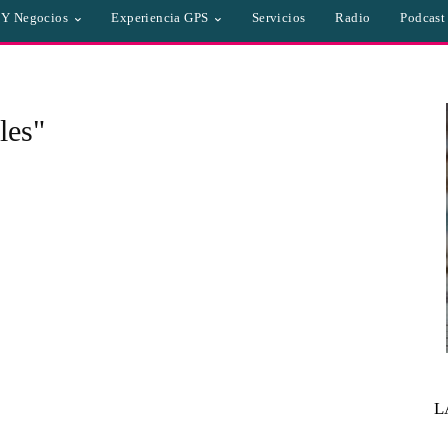
a Y Negocios
Experiencia GPS
Servicios
Radio
Podcast
les"
L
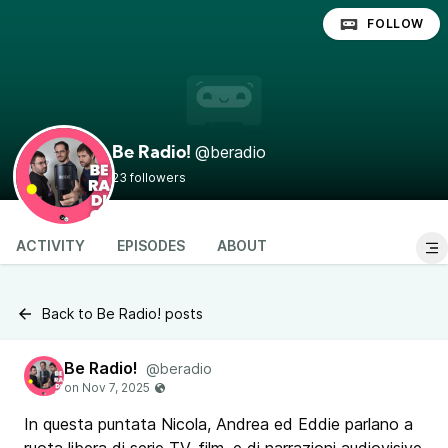
FOLLOW
@beradio
Be Radio!
23 followers
ACTIVITY
EPISODES
ABOUT
Back to Be Radio! posts
Be Radio!
@beradio
In questa puntata Nicola, Andrea ed Eddie parlano a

---

● **What you have to do**
Above are records with pictures; repeat the records exactly and leave the pictures out.

● **Solution**
a Y Negocios
Experiencia GPS
Servicios
Radio
Podcast
les"
L
FOLLOW
@beradio
Be Radio!
23 followers
ACTIVITY
EPISODES
ABOUT
Back to Be Radio! posts
Be Radio!
@beradio
In questa puntata Nicola, Andrea ed Eddie parlano a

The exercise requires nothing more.